An Apple TV will be competing with a lot of different things, and from my perspective it will have to be excellent at all of them to register more than a blip.
As a streaming box, the device has iTunes and Airplay support, so that's good. But compared to basically every device on the market, the current Apple TV lacks in apps and its interface isn't very good. For an Apple product? Damn. And compared to something like a Chromecast and Android, the Apple TV and iOS aren't sweethearts as much as they should be. So the new device needs to step it up, and stand out from the Amazon/Chromecast/Roku devices that everybody has.
As a gaming box? The device has to beat out a used Xbox 360. Looking online, that's going for $80 right now on Gamestop's website with 10 free games. Why wouldn't I buy that? If I were only interested in playing on my iPad I guess. I don't see the Apple TV changing that.
Apple sites ignore facts occasionally (I read them, I'm well aware of this) and one of the facts they ignore is that console gaming isn't doing that poorly. Mobile gaming's nice and big, but console gaming isn't on its death bed. The PS4's been selling like crazy for $400 - and it's because of the library, something I don't think Apple developers can replicate.
EDIT:
Thinking about this some more, the obvious comparison is handheld gaming killed by mobile gaming. While that's generally true (or at least handhelds were affected), I think that speaks more to the lack of features handhelds had and how much the mobiles brought to the table.
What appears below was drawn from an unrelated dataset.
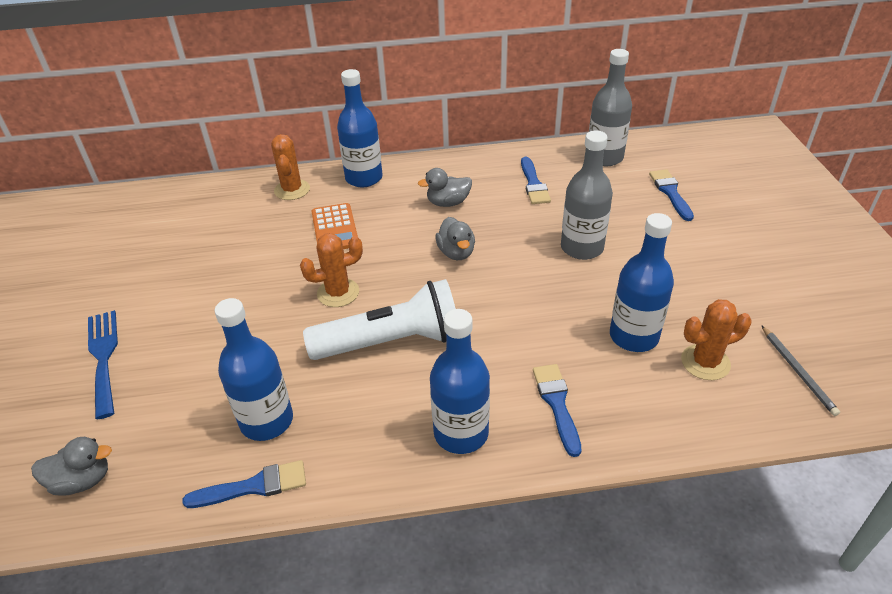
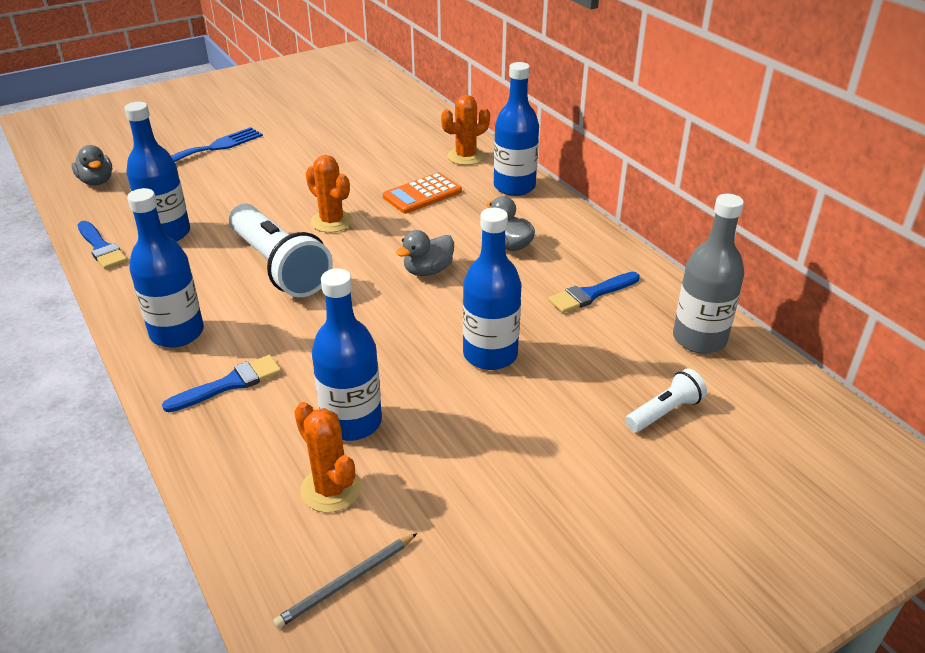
camera: 65 degrees right, 5 degrees down
(582, 248) = (490, 355): grey bottle -> blue bottle
(670, 193) = (665, 412): blue brush -> white flashlight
For an Apple TV, a PS4 will do just about everything better, aside from play iTunes content. And unlike the Nintendo console, I don't see it being a secondary console purchase for most gamers. I don't think there will be many Apple TV exclusive games. Maybe easy access to games like DOTA 2 and Warframe could make the Apple TV an interesting competitor for the single-game-focused-yet-still-frugal hardcore, but I don't think the current mobile gaming developer scene will deliver Apple a slam dunk like the Apple blogs think.